Description of the task »
Where does the string "down" appear in the listing below? Copy every line where it does.

Data excerpt »
*** Block opens ***

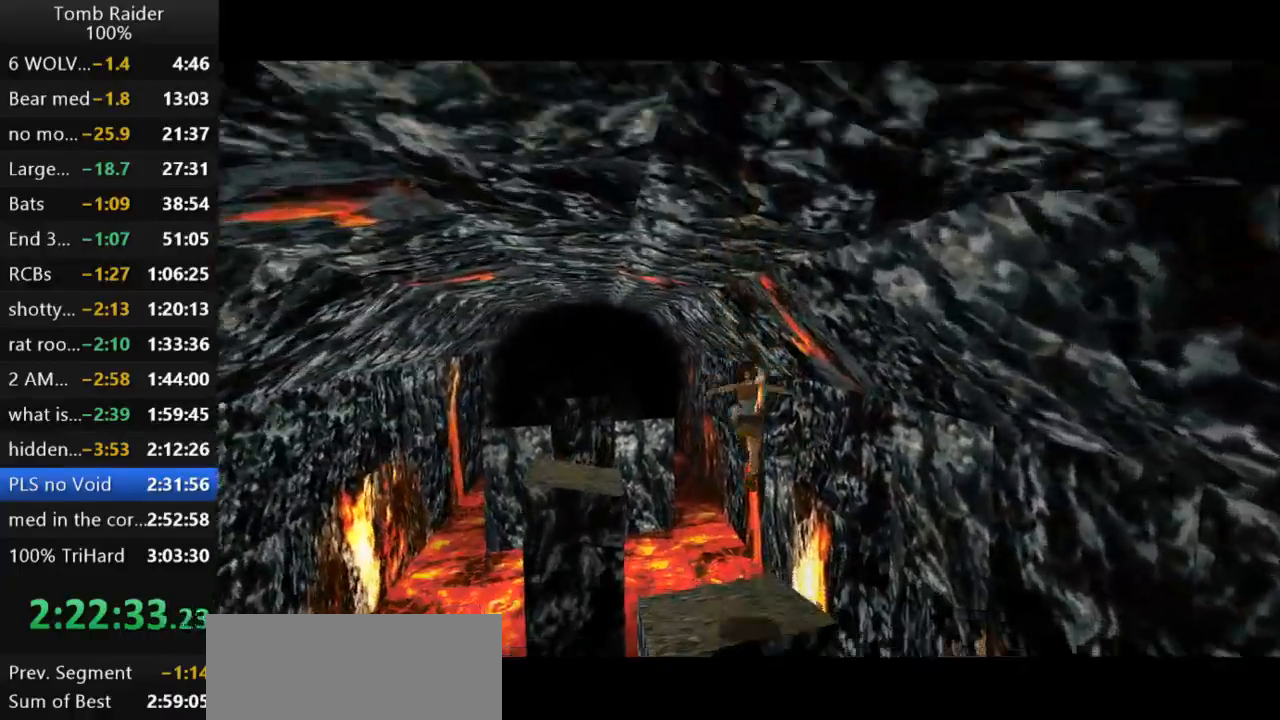
{"keys": [], "events": [[300, "right", "up"]]}
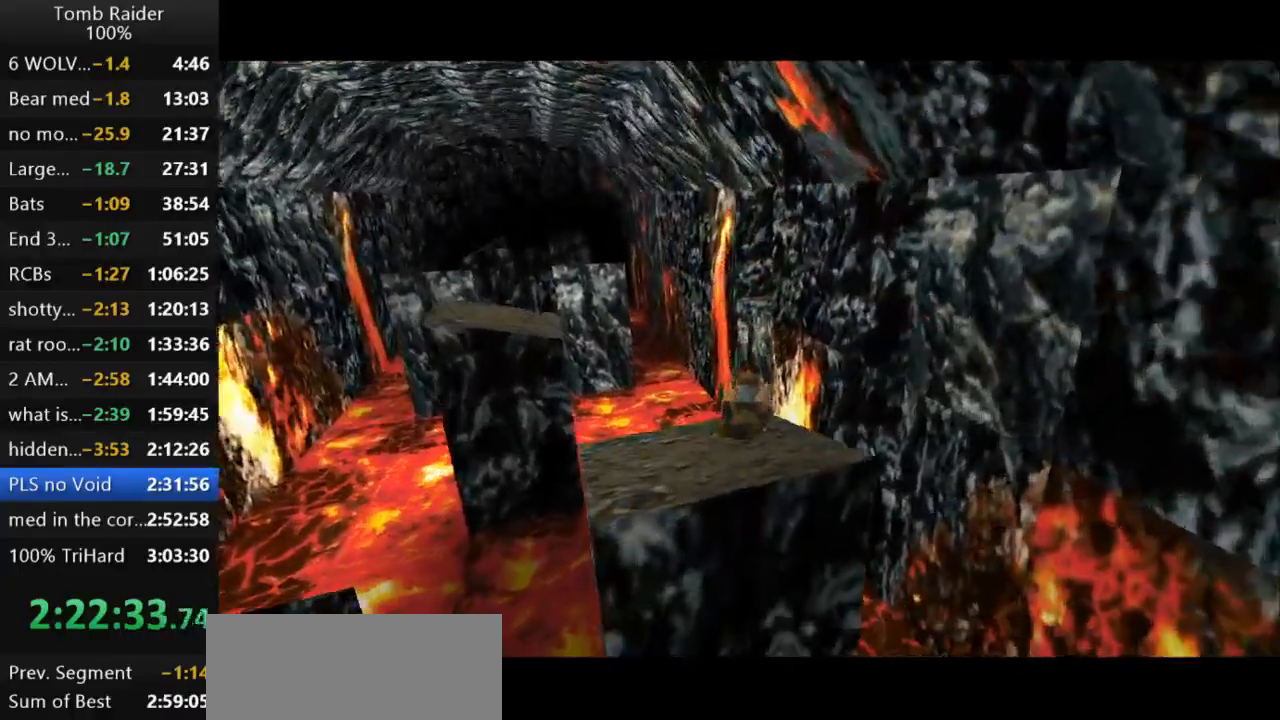
{"keys": ["left", "up", "walk"], "events": [[67, "walk", "down"], [233, "up", "down"], [433, "left", "down"]]}
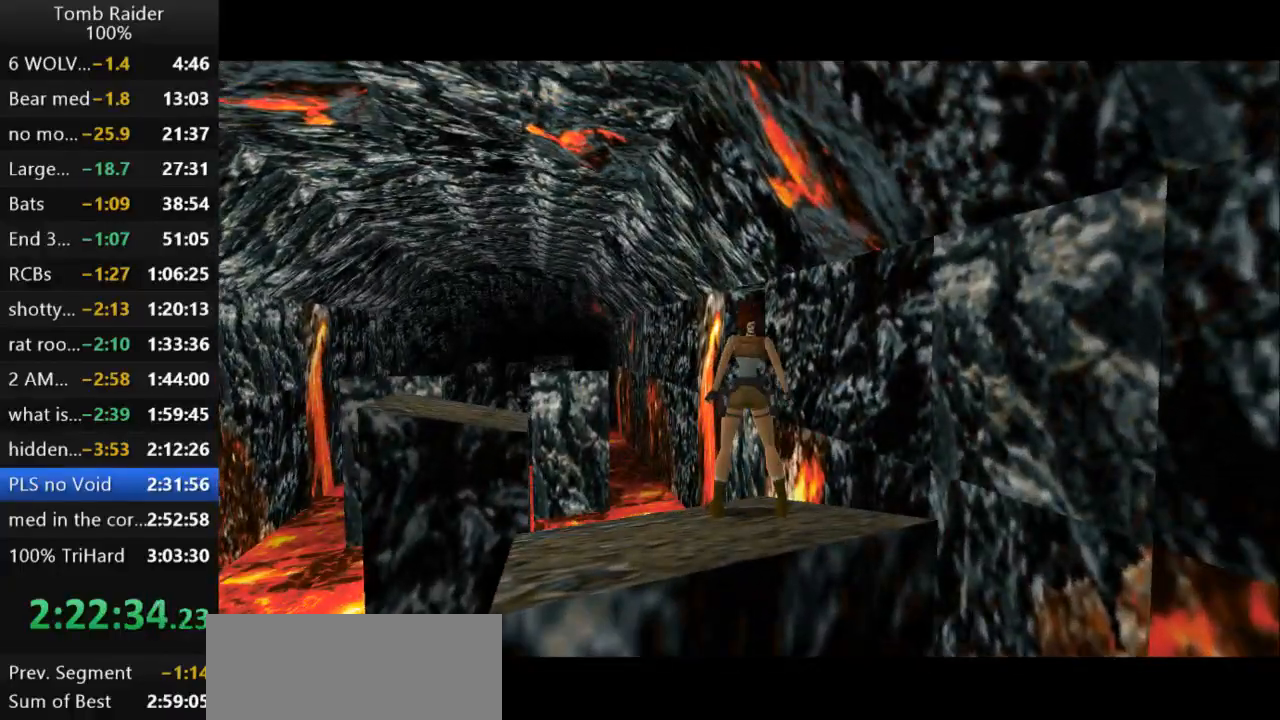
{"keys": ["right", "up", "walk"], "events": [[133, "left", "up"], [500, "right", "down"]]}
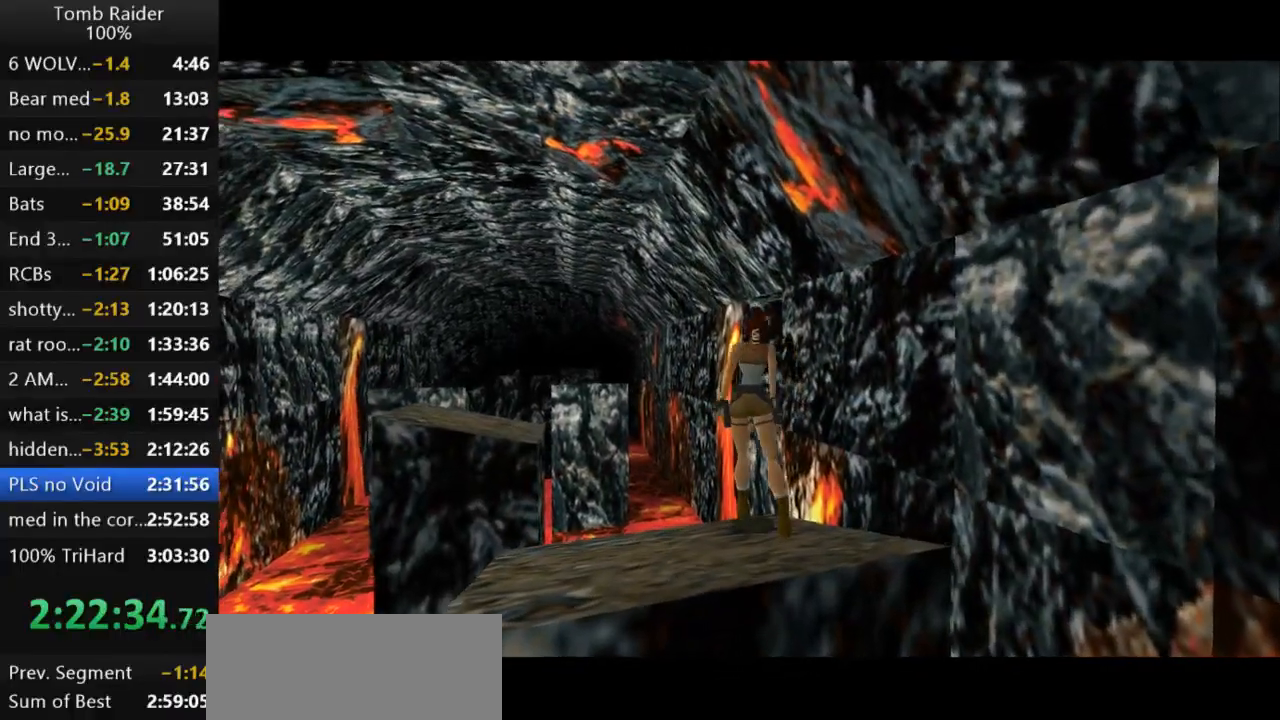
{"keys": ["up", "walk"], "events": [[100, "right", "up"]]}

*** Block closes ***

Written response »
{"keys": ["left", "up", "walk"], "events": [[67, "walk", "down"], [233, "up", "down"], [433, "left", "down"]]}
{"keys": ["right", "up", "walk"], "events": [[133, "left", "up"], [500, "right", "down"]]}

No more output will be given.